Berdasarkan perhitungan persentil dalam data Susenas, garis hidup layak berdasarkan riset ini sebesar Rp842.046 yang setara dengan 51,8% masyarakat yamg hidup tidak layak atau jauh lebih tinggi dari garis kemiskinan BPS sebesar Rp425.250 per Maret 2019.
“[Garis hidup layak] jangan dianggap jadi ukuran [standar] karena kalau jumlah penduduk tidak layak semakin kecil, maka angkanya juga semakin kecil,” katanya.
Islam berpendapat, keunggulan metode ini adalah hak dasar tidak bisa ditawar lagi, sedangkan kalau dasarnya kebutuhan dasar dapat berbeda bagi tiap orang.

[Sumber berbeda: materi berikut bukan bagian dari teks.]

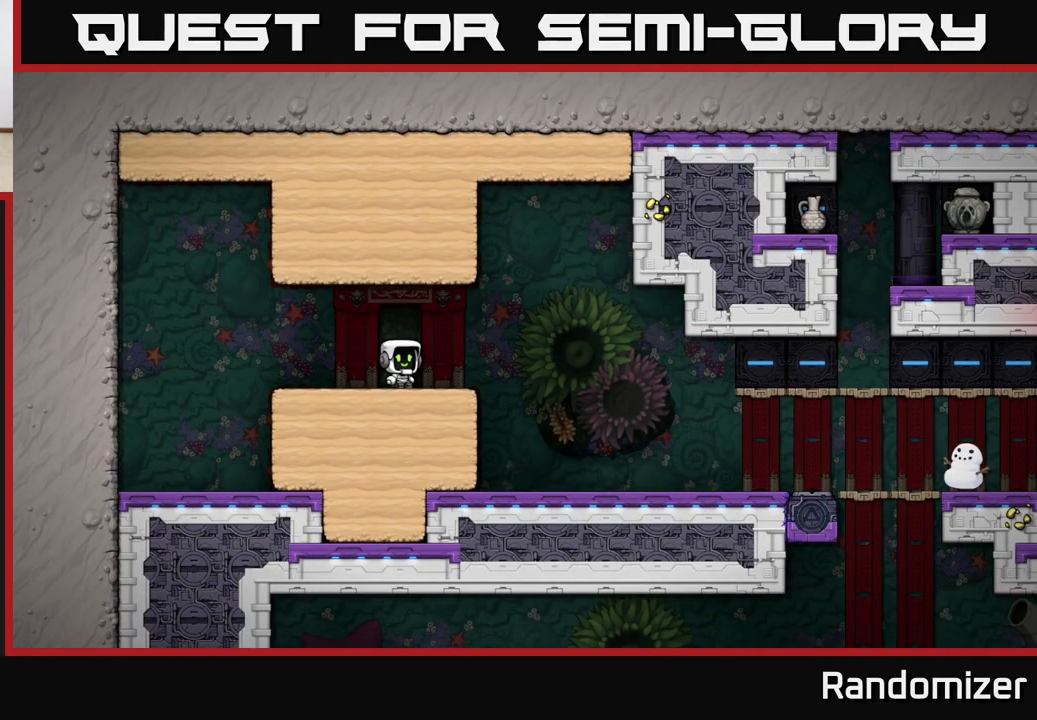
{"buttons": [], "left_stick": "right", "events": [[117, "A", "down"], [217, "A", "up"]]}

Direktur Eksekutif Megawati Institute, Arif Budimanta, menambahkan bahwa konsep garis kemiskinan yang dikeluarkan oleh Badan Pusat Statistik (BPS) belum cukup untuk menggambarkan kondisi hidup layak masyarakat Indonesia.
Selama ini, BPS menggunakan kebutuhan dasar untuk hidup (basic needs) dalam perhitungannya. “Basic needs ketidakmampuan orang memenuhi kebutuhan makanan dan nonmakanan. Basic rights melihatnya ada 6 akses sesuai amanat konstitusi [UUD 1945],” ungkapnya.